Beeroclock wrote:I guess there are solutions if the authorities seriously want to make it more difficult to avoid tax. But they will upset a lot of vested interests and these authorities will not have the mandate/clout to take such a stand.
My thinking is that they can for the mainstream citizenry, but for the creative there will always be other options.
I’m not sure about upsetting ‘vested interests’ or whom they might be, but it would upset a lot of the better off, and ‘turkeys don’t vote for Christmas’ do they?
Even now the UK has a coalition government, and what with the reported growing threat from UKIP the Tories are never going to start persecuting and alienating, a significant element of their loyal established vote.
Beeroclock wrote:It just makes me wonder really what is the point of having a progressive income tax scale in the first place.
Because it covers 99.9% of the population, in a relatively straight-forward fashion?
Barnsley wrote: VAT/GST or whatever its called in various countries should be replaced with a higher income tax.

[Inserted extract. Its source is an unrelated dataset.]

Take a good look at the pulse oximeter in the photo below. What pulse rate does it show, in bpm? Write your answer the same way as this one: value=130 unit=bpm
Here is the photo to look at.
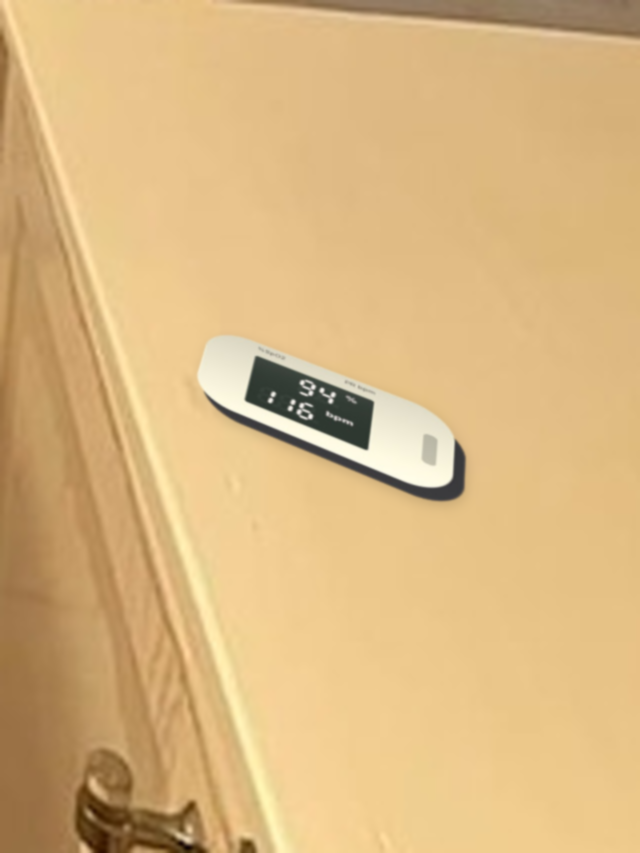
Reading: value=116 unit=bpm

Can't get more "progressive" than that
I appreciate that is at least somewhat tongue in cheek, but, do you remember the 70s ‘brain-drain’, when Labour brought in up to 95% tax, and hence all the talent fled, with a large segment going to the US?
re: your linked article. If people think ‘a man’s tax affairs’ are a national issue of concern, then corporate tax affairs are akin to putting nitromethane into the incentive to get creative. Pursue it how ever you wish, but those funds are going to be off like a rocket <geddit>
PNGMK wrote: Actually a consumption tax is probably better than an income tax that people can work around.
You reckon? Brits have been going on ‘booze-cruises’ over to the French Channel ports for perhaps 30 years now. Go on a booze-cruise day-trip, load up as much as your axles will bear, and you’re sorted. I think I previously recounted a story of a friends mother who, having to cater for a daughter and a nieces wedding, took a Land-Rover+horse-box over to France, where she proceeded to load it with a copious number of cases of various wines (maybe a hundred?). She was stopped on her way back into the UK, as they could not believe that the quantity met the test of ‘being for personal use’. They wanted to stick her a huge tax-bill. But being a hard-as-nails farmer’s wife she told them where to go, returned to France, then drove all the way down to Spain, maybe 800 miles, and came back in that way via Southampton. It goes back to the point of, threaten to punish people hard enough, and they will find a way around it.
- re: consumption tax? For one thing that kills tourism, it is the precise opposite of ‘Tax-free for Tourists’. How many Brits have been on holiday, or even weekend breaks, to Norway or Sweden. Why is that? Their insane consumption taxes.
Beeroclock wrote: if it's my country and I'm the King, I would just make these tax havens illegal. Any person or company found using them, directly or indirectly, to face fines and/or jail. oh, and no duty free shopping either.
But you couldn’t, because they’re not under your countries, and not under your jurisdiction. Because if you were a UK king you’d only have token-power, as you’ve given it all away to Parliament.
p.s. You’d ban duty free? Interesting, and a genuine question ... So you don’t shop in Duty Free, on ethical grounds?
@ GND. Yes, that is correct. The reporting requirements for US citizens can often outweigh the likely net-margin a bank can expect to make. So, apparently, US citizens have far fewer options regarding banking/investing overseas. Just one example of citizens abroad, paying the price of popular domestic/back-home policies?